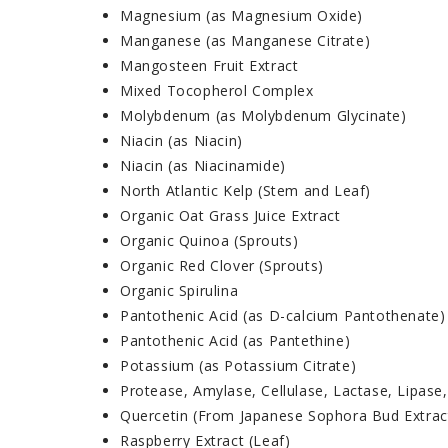
Magnesium (as Magnesium Oxide)
Manganese (as Manganese Citrate)
Mangosteen Fruit Extract
Mixed Tocopherol Complex
Molybdenum (as Molybdenum Glycinate)
Niacin (as Niacin)
Niacin (as Niacinamide)
North Atlantic Kelp (Stem and Leaf)
Organic Oat Grass Juice Extract
Organic Quinoa (Sprouts)
Organic Red Clover (Sprouts)
Organic Spirulina
Pantothenic Acid (as D-calcium Pantothenate)
Pantothenic Acid (as Pantethine)
Potassium (as Potassium Citrate)
Protease, Amylase, Cellulase, Lactase, Lipase,
Quercetin (From Japanese Sophora Bud Extrac
Raspberry Extract (Leaf)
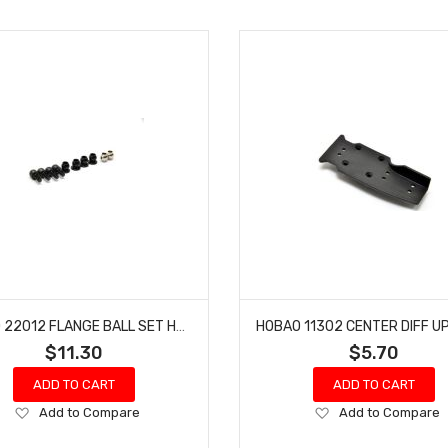
HOBAO 22012 FLANGE BALL SET HYPER GPX4 RTR NITRO ON-ROAD
$11.30
$5.70
ADD TO CART
ADD TO CART
Add
Add
Add to Compare
Add to Compare
to
to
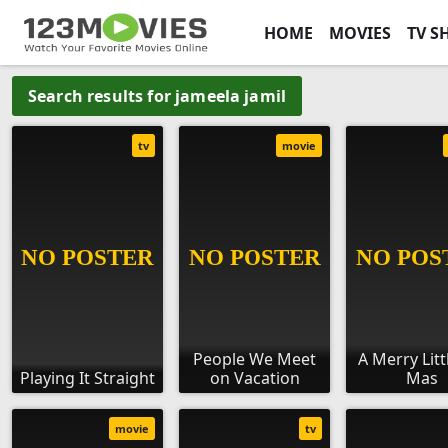
HOME
MOVIES
TV S
Search results for jameela jamil
tv
movie
People We Meet
A Merry Litt
Playing It Straight
on Vacation
Mas
movie
tv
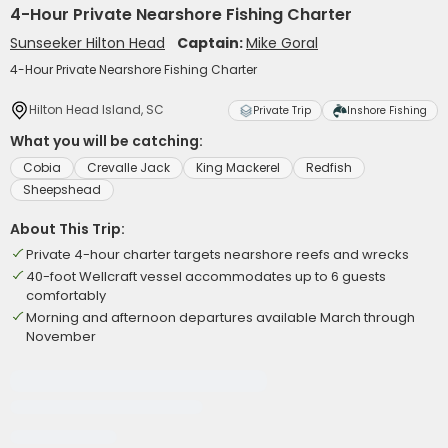
4-Hour Private Nearshore Fishing Charter
Sunseeker Hilton Head
Captain:
Mike Goral
4-Hour Private Nearshore Fishing Charter
Hilton Head Island, SC
Private Trip
Inshore Fishing
What you will be catching:
Cobia
Crevalle Jack
King Mackerel
Redfish
Sheepshead
About This Trip:
Private 4-hour charter targets nearshore reefs and wrecks
40-foot Wellcraft vessel accommodates up to 6 guests
comfortably
Morning and afternoon departures available March through
November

────────────────────

Would you copy all of the data exactly? Keep the pictures out of it.

[Reply]
Magnesium (as Magnesium Oxide)
Manganese (as Manganese Citrate)
Mangosteen Fruit Extract
Mixed Tocopherol Complex
Molybdenum (as Molybdenum Glycinate)
Niacin (as Niacin)
Niacin (as Niacinamide)
North Atlantic Kelp (Stem and Leaf)
Organic Oat Grass Juice Extract
Organic Quinoa (Sprouts)
Organic Red Clover (Sprouts)
Organic Spirulina
Pantothenic Acid (as D-calcium Pantothenate)
Pantothenic Acid (as Pantethine)
Potassium (as Potassium Citrate)
Protease, Amylase, Cellulase, Lactase, Lipase,
Quercetin (From Japanese Sophora Bud Extrac
Raspberry Extract (Leaf)
HOBAO 22012 FLANGE BALL SET HYPER GPX4 RTR NITRO ON-ROAD
$11.30
$5.70
ADD TO CART
ADD TO CART
Add
Add
Add to Compare
Add to Compare
to
to
HOME
MOVIES
TV S
Search results for jameela jamil
tv
movie
People We Meet
A Merry Litt
Playing It Straight
on Vacation
Mas
movie
tv
4-Hour Private Nearshore Fishing Charter
Sunseeker Hilton Head
Captain:
Mike Goral
4-Hour Private Nearshore Fishing Charter
Hilton Head Island, SC
Private Trip
Inshore Fishing
What you will be catching:
Cobia
Crevalle Jack
King Mackerel
Redfish
Sheepshead
About This Trip:
Private 4-hour charter targets nearshore reefs and wrecks
40-foot Wellcraft vessel accommodates up to 6 guests
comfortably
Morning and afternoon departures available March through
November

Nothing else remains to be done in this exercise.